Another interesting mechanism for reducing risk and controlling for the undesired effects of numbers has been described by Emmanuel Didier in his historical account on the making of economic statistics public in America (2005). Didier (2005) argued that the mechanisms and practices through which economic statistics in America were made to become public served to control for the unexpected or undesired effects of these numbers. As noted by Didier (2005), it was because the design of American economic statistical disclosure policy enabled synchronicity and symmetrical distribution that some forms of financial speculation were to be avoided.
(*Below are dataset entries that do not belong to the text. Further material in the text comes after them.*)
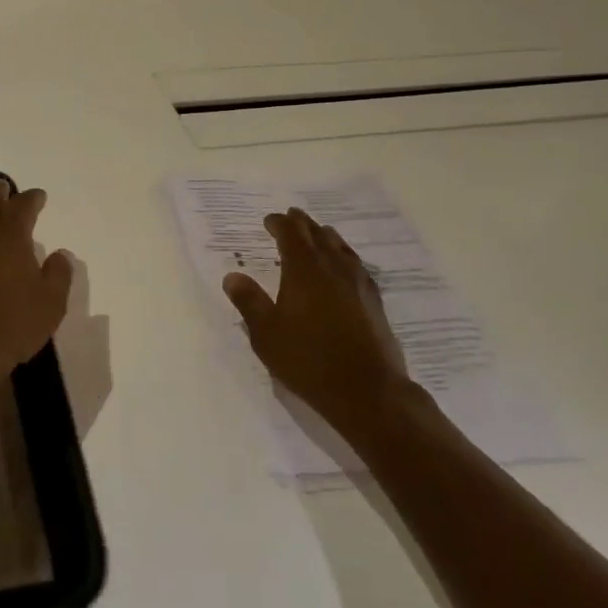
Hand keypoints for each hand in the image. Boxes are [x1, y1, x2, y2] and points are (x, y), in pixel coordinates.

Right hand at [223, 208, 410, 426]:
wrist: (367, 390)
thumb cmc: (308, 360)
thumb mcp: (267, 334)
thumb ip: (249, 302)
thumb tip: (232, 276)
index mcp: (304, 270)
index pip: (291, 234)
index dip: (279, 223)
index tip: (269, 221)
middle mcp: (333, 268)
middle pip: (318, 235)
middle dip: (302, 224)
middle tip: (291, 217)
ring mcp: (358, 283)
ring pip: (341, 247)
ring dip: (325, 236)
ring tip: (318, 235)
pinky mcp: (374, 301)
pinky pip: (356, 265)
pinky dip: (344, 256)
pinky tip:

These examples not only point to the reactivity of measures but to the mecnahsims, devices and techniques being deployed to contain their effects and reduce or avoid the risks that the circulation and publication of measures bring about. In recent times, dashboards have become a prominent device for making statistics public, but also for repurposing and reordering public statistics pertaining to a range of sources. A range of national and international initiatives have promoted publicising previously singular and traditionally text-based released official statistics or indicators in dashboard formats instead. It has been reported that the National Bureau of Statistics of the People’s Republic of China is soon preparing to release Gross Domestic Growth (GDP) figures as part of a dashboard containing more than forty economic indicators in order to signal the efficiency and quality of the country’s economic growth. In the United Kingdom the Office of National Statistics (ONS) has also recently started releasing GDP figures in a dashboard design ‘for the purpose of assessing changes in the various dimensions of economic wellbeing’ (ONS 2014, 1). In America, the Federal Reserve Bank of Atlanta has developed a publicly accessible inflation dashboard to account for long-term trends in inflation measures and capture and display price variation movements from a variety of perspectives. The World Bank, the Organisation for Economic Cooperation and Development, and the World Trade Organisation are among many other local, national and international bodies which are designing and deploying dashboards as a means towards repurposing and re-presenting governmental economic indicators and statistics.

This brings I think a series of interesting questions with regards to what dashboards do to numbers but also how they might configure risk and enact the gap between expectations and official measures differently, a series of questions that we are starting to engage with as part of our Dashboard project. So what are the risks poised and the unexpected or dysfunctional outcomes of economic statistics becoming increasingly disclosed in dashboard displays? What difference does it make for the configuration of an observation economy of public numbers that these are becoming published as part of dashboards? And what is the difference in the effect being produced and the risk constructed between the intervention of a singular number intermittently in time as opposed to the continuous stream of public numbers being delivered by particular forms of display?